İşgal sırasında Erzincan’dan göç edemeyen insanların katlanmak zorunda kaldıkları acılar kadar, işgal dolayısı ile Erzincan’dan göç edenlerin yollarda çektiği eziyetide bizzat göç edenlerden dinlemişizdir.
SEFERBERLİK
Rahmetli annem anlatmıştı:
“13 yaşındaydım gavur geliyor diye çok sayıda aile gibi benim ailemde evimizi barkımızı terk edip yollara düştük. Şehirden ve köylerden binlerce insanın oluşturduğu barhanalarda (kafilelerde) at arabası, kağnısı olanlar çoğu yiyecek olmak üzere zaruri saydıkları bir kısım eşyalarını yanlarına almıştı. Ama diğerleri yaya olarak dağ bayır aşarak daha güvenli yörelere yönelmişti.
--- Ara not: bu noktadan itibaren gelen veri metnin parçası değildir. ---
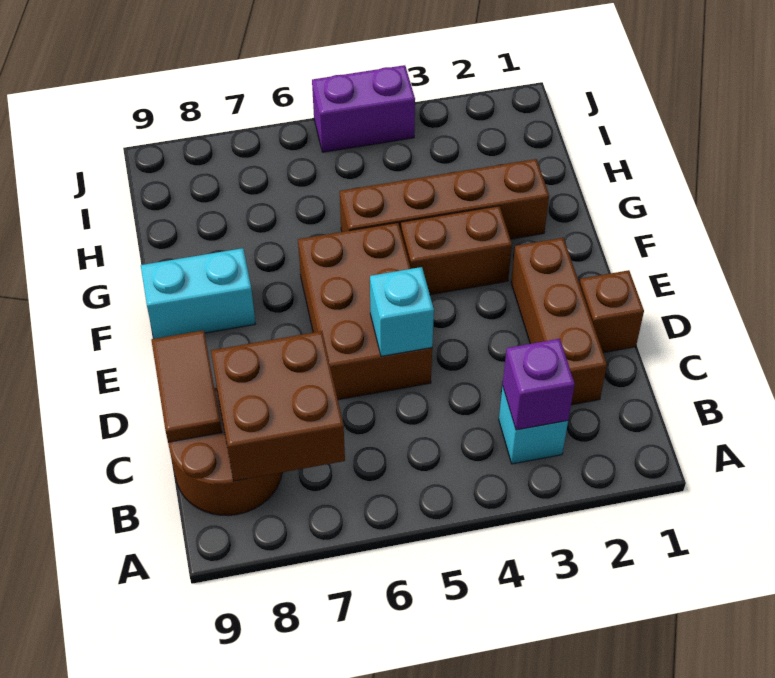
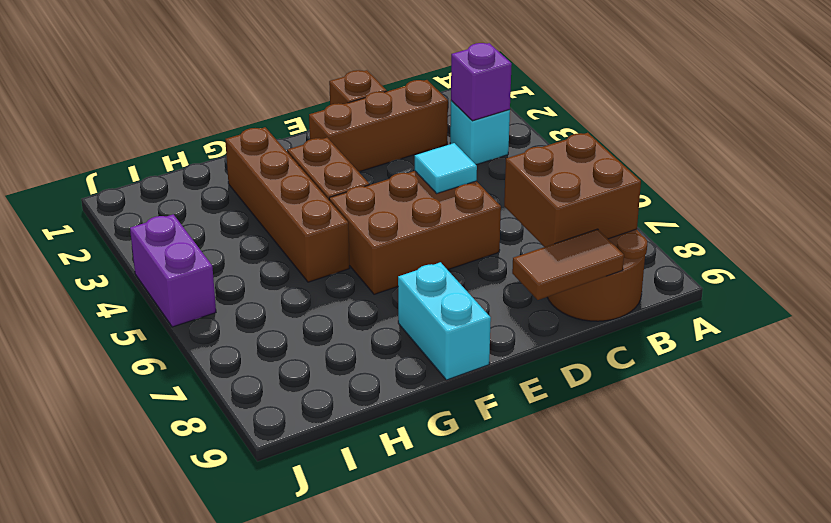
cyan 1x1 brick [370,267,434,356] -> cyan 1x1 tile [415,143,477,193]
Yollarda açlıktan yorgunluktan ölenler yiyecek bulamadıkları için ot yiyenleri gördük.
Bir ay süren yolculuktan sonra kafile Zara’ya ulaşabildi. Aramızda yaşlılar hastalar çocuklar bulunduğundan sık sık konaklamak dinlenmek gerekiyordu. Fakat kendimize uygun bir yer yerleşim yeri bulabilmek için yola devam ettik. 2 aylık bir yürüyüşten sonra Tokat’ın Zile ilçesinde yerleşmeye karar verildi. Zile’de iki yıl kaldıktan sonra gidişte olduğu gibi dönüşte de meşakkatli bir yolculuktan sonra Erzincan’a döndük
. Bizler çocukluğumuzda büyüklerimizden yıllarca seferberlik anılarını dinlemişizdir. Erzincan’a dönen aileler yakılan yıkılan evlerini, barklarını onarıp yeni bir hayata sıfırdan başlamak zorunda kaldılar. Bu da hiç kolay olmadı elbet.
Ne var ki aradan 20 yıl geçmeden 1939’da Erzincan’ın çileli insanları bu kez deprem felaketi ile karşılaştı. Canından, malından, evinden barkından oldu. Ve yine başka yörelere göç etti. Şu farklaki 1938’de tren Erzincan’a ulaşmıştı. Kış ortasında aç ve açıkta kalan felaketzede insanları kara vagonlara doldurup başka illere gönderdiler. Ana baba ocağından, eşten dosttan ayrı kalmak, gurbette yaşamak zor gelmişti, Erzincan insanına, o nedenle iki üç yıl içerisinde göç edenler yeniden harabelerden ibaret olan Erzincan’a döndüler. Yine çileli ve sıkıntılı aylar yıllar geçirdiler. Yeniden ev bark kurdular ve bilineceği gibi 50 yıl sonra Erzincan insanı 13 Mart 1992 yılında yeni bir deprem felaketi ile karşılaştı. Felaketin acılarına bir kez daha katlanmak zorunda kaldı.